The only tire CR rated excellent in rolling resistance in the V rated category was the P7, but the Fuel Max tires were not tested in the V rating, only the H, which was also excellent. Hard to know how accurate that is though when they don't publish the raw data, and it seemed be measured by a dyno rather than real world. Also, how rolling resistance is measured on a dyno is something I am curious about. 

Not sure if your interest in rolling resistance is more for the hypermiling challenge, or economic reasons, but I did just get rid of non-Fuel Max Assurance tires that had 20-30% tread left on them because I felt wet grip was unacceptable. If the Michelin Premier tires come anywhere close to their rated tread life, and the emerging grooves as they call them maintain good performance through the second half of the tread life, I would think that would be the best tire for the $ over the long haul. They cost a lot up front through, and some buyers have complained about a droning noise over certain road surfaces.
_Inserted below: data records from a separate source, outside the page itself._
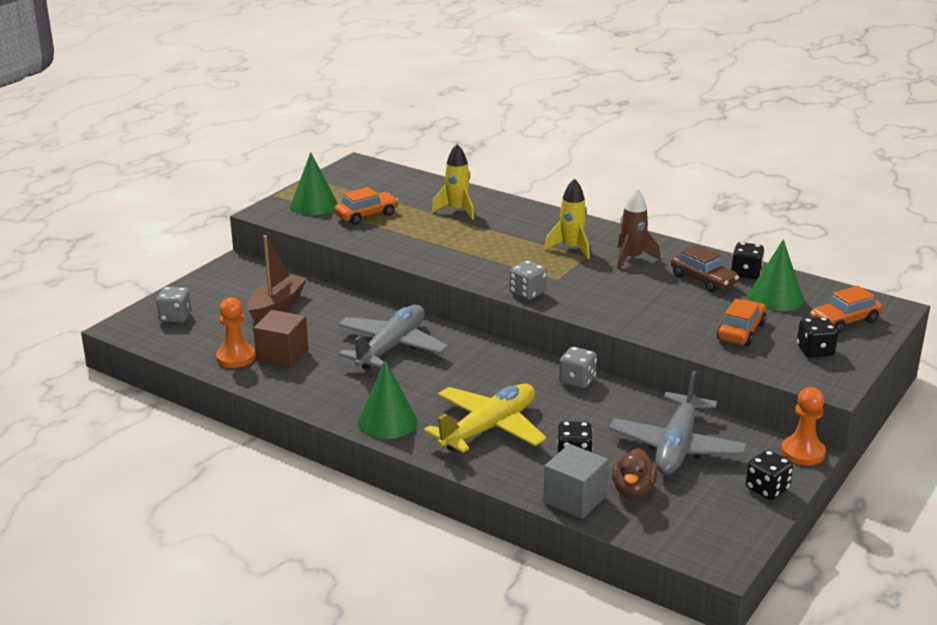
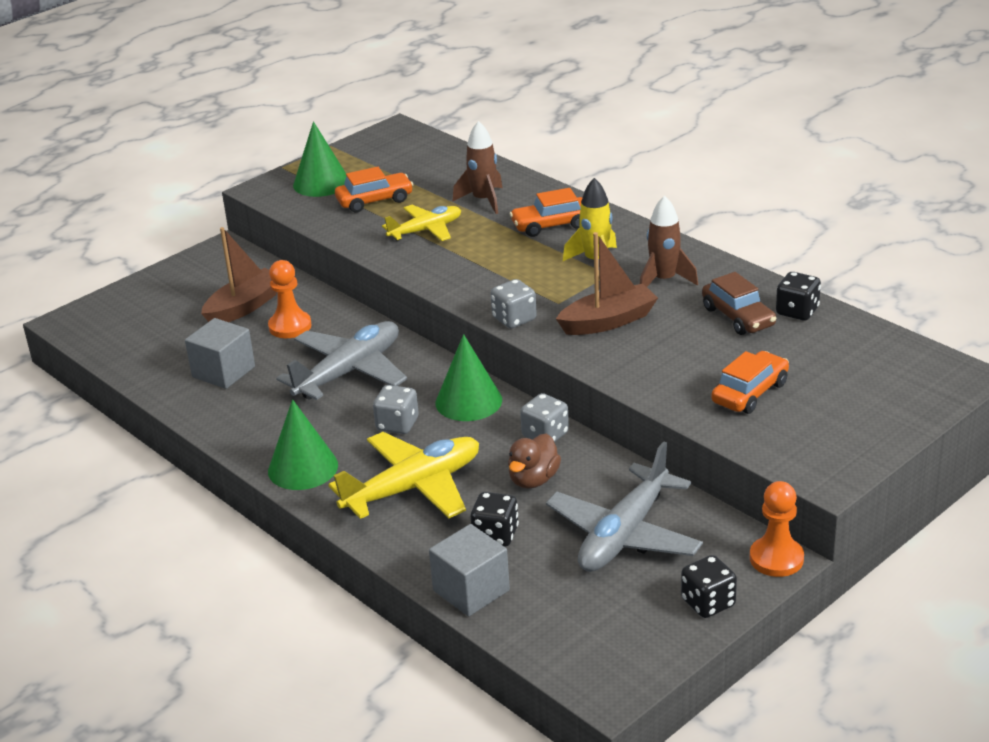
camera: 15 degrees right, 5 degrees up
grey dice [156,287,191,323] -> grey dice moved to [373,385,419,434]
orange pawn [216,297,255,368] -> orange pawn moved to [268,260,312,338]
brown cube [253,310,308,368] -> grey cube [185,318,255,389]
yellow rocket [432,144,474,220] -> brown rocket [452,121,502,214]
brown duck [612,448,657,498] -> brown duck moved to [508,434,561,489]
green cone [748,239,804,311] -> green cone moved to [436,334,502,421]
black dice [797,317,838,358] -> none
orange car [810,286,882,333] -> orange car moved to [510,188,582,237]
none -> yellow plane [382,205,461,241]
none -> brown boat [556,232,658,335]

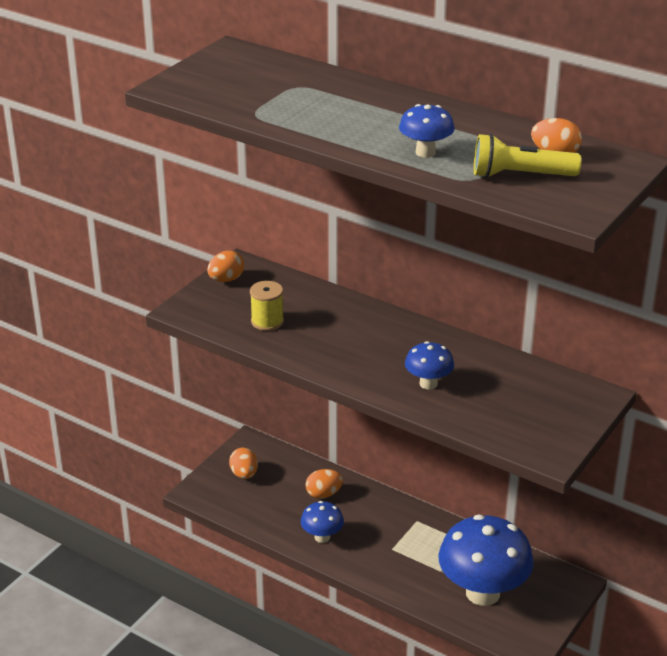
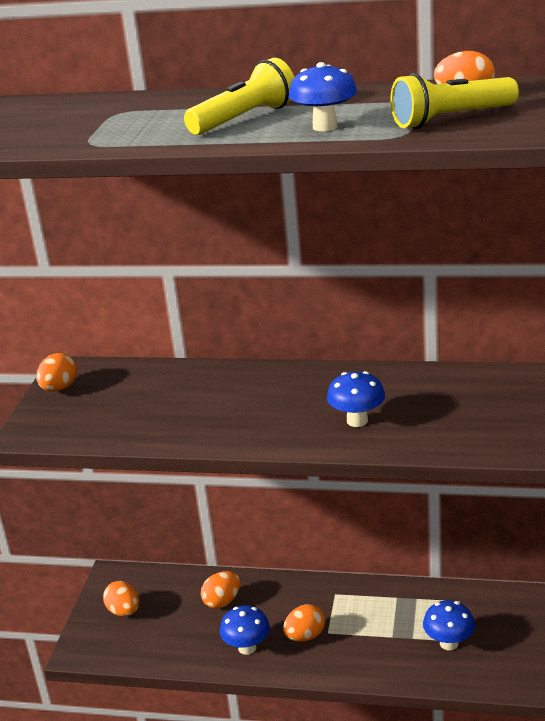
camera: 20 degrees left, 5 degrees down
yellow spool [250,281,284,331] -> none
blue mushroom [439,515,534,606] -> blue mushroom [423,600,475,650], size x0.48
none -> yellow flashlight [184,58,294,135]
none -> orange egg [283,604,325,642]

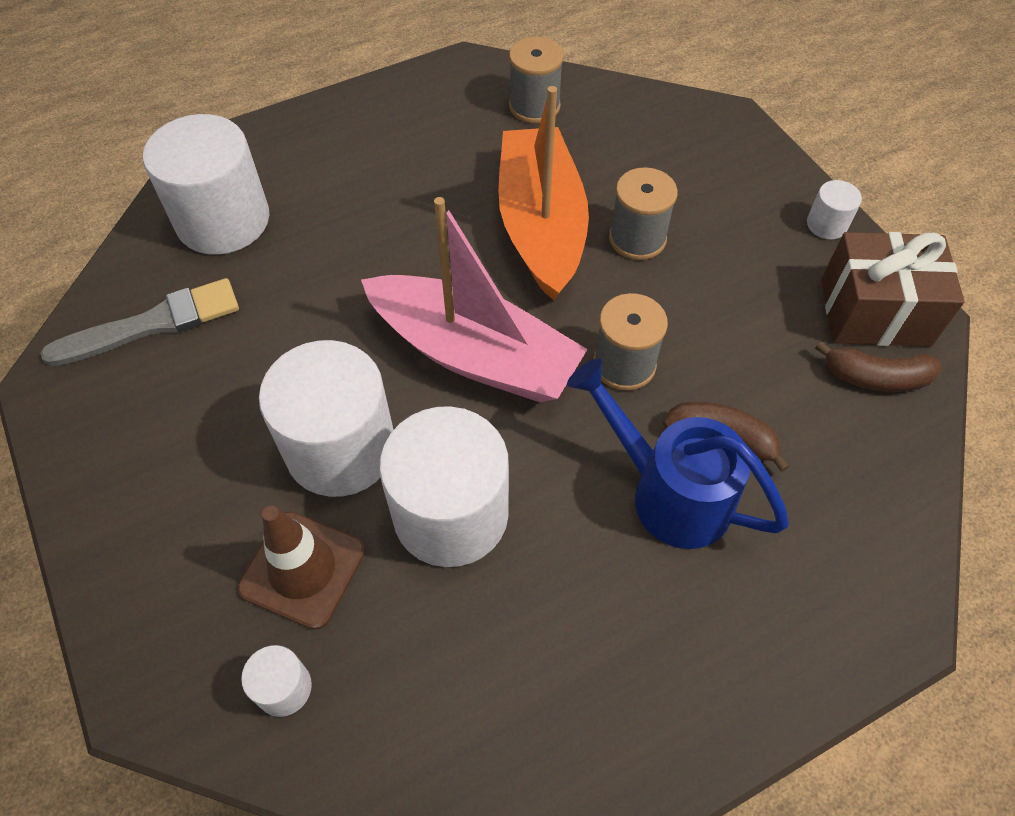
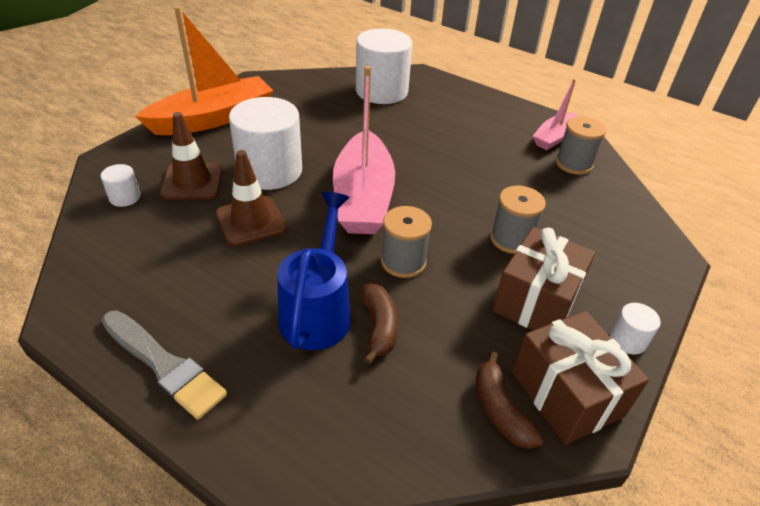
camera: 60 degrees right, 15 degrees down
grey brush [40,278,239,366] -> grey brush moved to [101,310,227,419]
white cylinder [379,406,509,567] -> brown traffic cone [216,150,287,246]
orange boat [498,86,589,301] -> orange boat moved to [135,6,273,135]
none -> brown gift [492,227,596,331]
none -> pink boat [533,79,577,150]

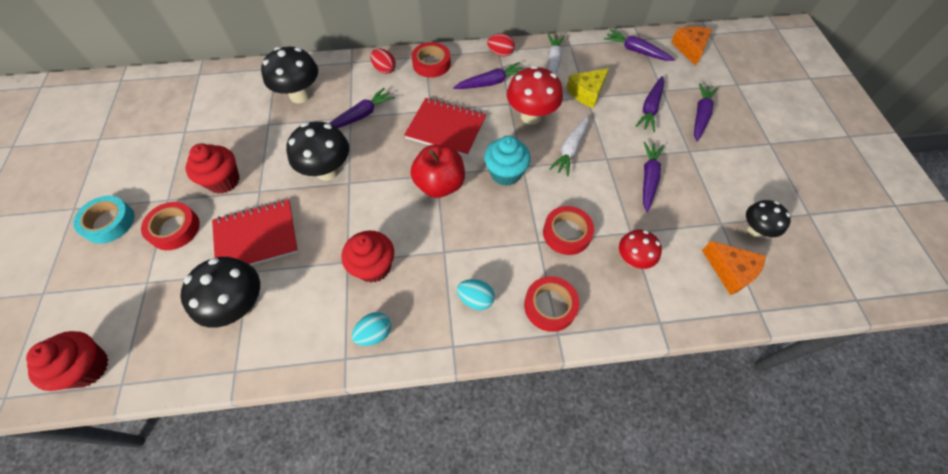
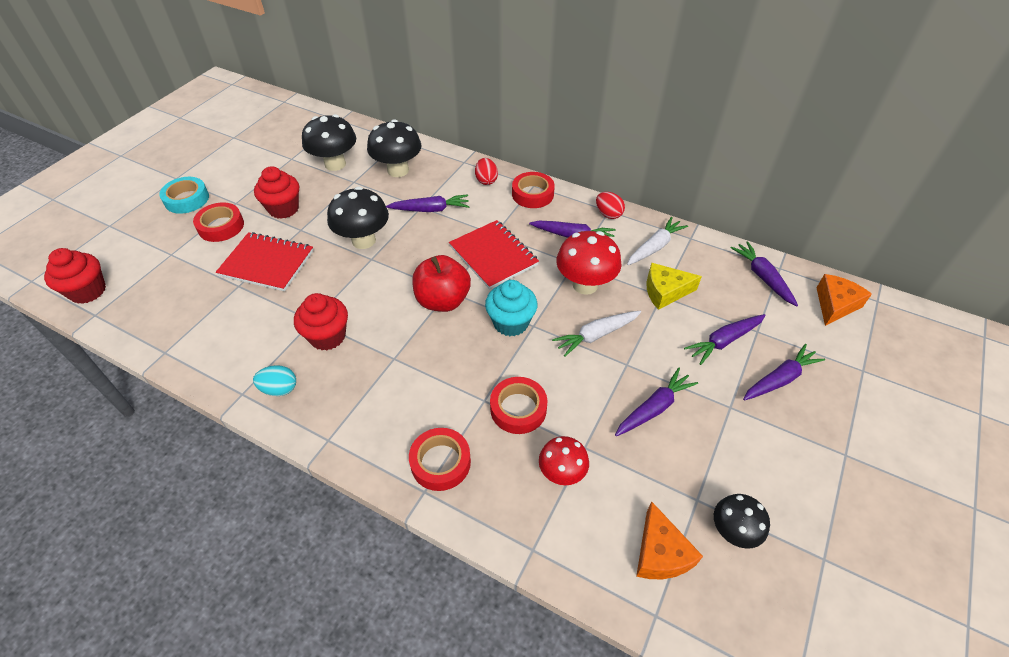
camera: 35 degrees right, 10 degrees down
black mushroom [180,257,260,328] -> black mushroom moved to [302,114,356,171]
turquoise egg [457,279,495,310] -> none

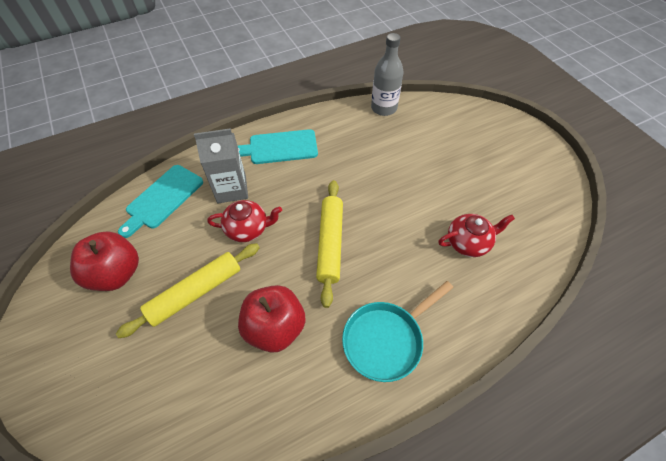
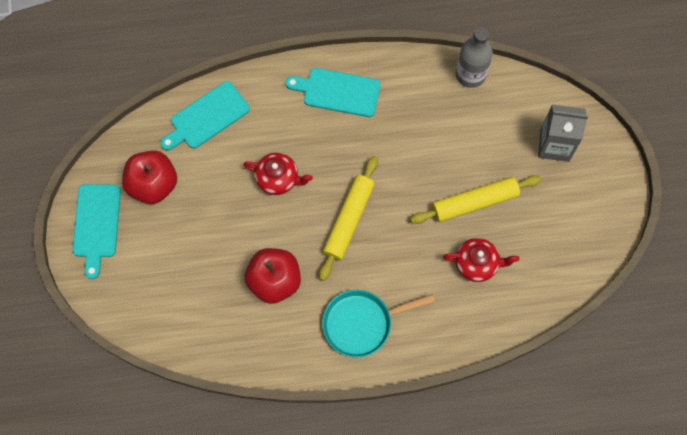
camera: 20 degrees right, 15 degrees up
yellow rolling pin [116,243,260,338] -> yellow rolling pin moved to [410,175,541,224]
grey carton [194,128,248,203] -> grey carton moved to [538,104,588,162]
none -> turquoise cutting board [72,184,121,279]

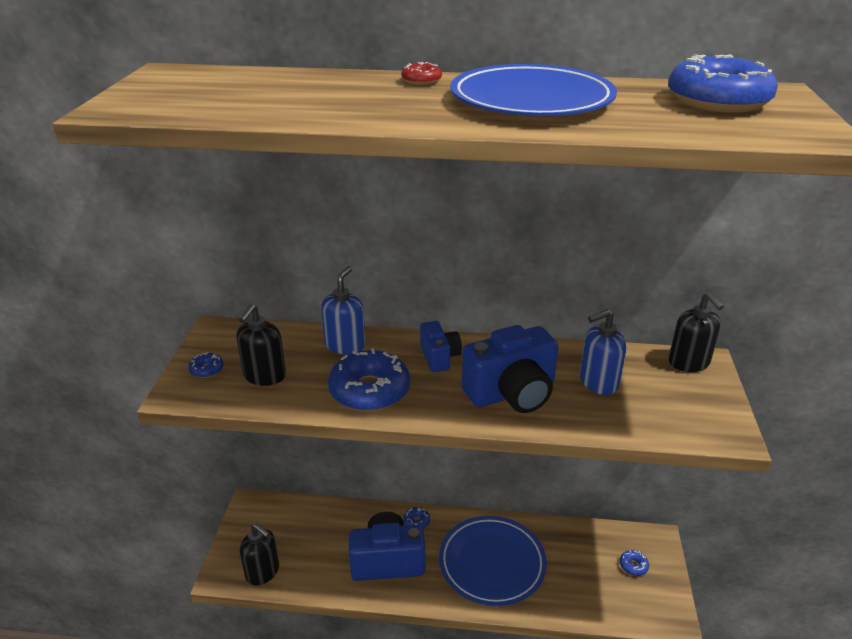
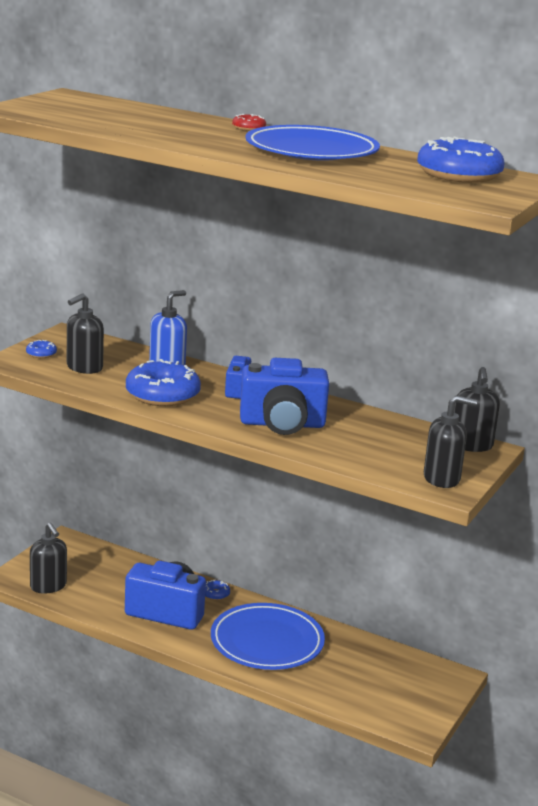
camera: 20 degrees right, 10 degrees down
blue soap dispenser [580,309,626,395] -> none
blue donut [620,550,649,576] -> none
none -> black soap dispenser [424,396,477,488]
Also, the Nexen tires I just got were not stated anywhere to be LRR, but the same CR test rated them excellent (in H, not the V I bought)...so I think you're right that LRR is something manufactures use to compare their own products, or stick a woohoo greenwashing badge on the tire.


----------



## ssnscruzeeco2015 (Dec 29, 2014)

I recall an earlier discussion, where we determined that Goodyear had 3 products in the Fuelmax line and the OEM tire was 4 pounds lighter than the others, with just 2/32 less depth but an inch narrower tread width. I have 37000 Km on them now and will likely get the same ones when these wear out, because the fact they are lighter and capable of handling the car within my driving habits. I have always found that having superior tires only enables you to catch up to the guys on the highway with banana skins a little faster, then you become a proud follower with awesome tires that you wasted an extra 400+ dollars on, but I also live in a province where 90% of the highways are only 2 lanes.

Wet grip upon braking is my worry, and I am not sure how they are WRT their peers.


----------



## boraz (Aug 29, 2013)

obermd said:


> Excellent question. From my experience with my ECO MT I'd say there is a noticeable difference. The OEM tires made 50 MPG relatively easy for me. I can coax my current Perelli P7's to 50 MPG but I have to constantly think about my driving to do this. I've seen reviews of some other so called LRR tires that are only LRR when compared to other tires by the same manufacturer but not when compared to LRR tires from other manufacturers.


was speedo and odo accurate with the new tires vs OG tires?


----------



## boraz (Aug 29, 2013)

https://www.nokiantires.com/summer-tires/nokian-entyre/#
https://www.nokiantires.com/all-season-tires/nokian-entyre-20/

have no experience with these models.

i have nokian studded LRR tires....i get the same mpg winter and summer...it SHOULD be less in winter, right? with winter fuel, winter temps, snow and slush roads...but my mpg is consistent year round, all the info is in my fuelly, avg speeds per tank, etc....are the tires making up for it???

would also guess they would be more expensive than other tires, something else to factor in.


----------



## obermd (Mar 3, 2012)

boraz said:


> was speedo and odo accurate with the new tires vs OG tires?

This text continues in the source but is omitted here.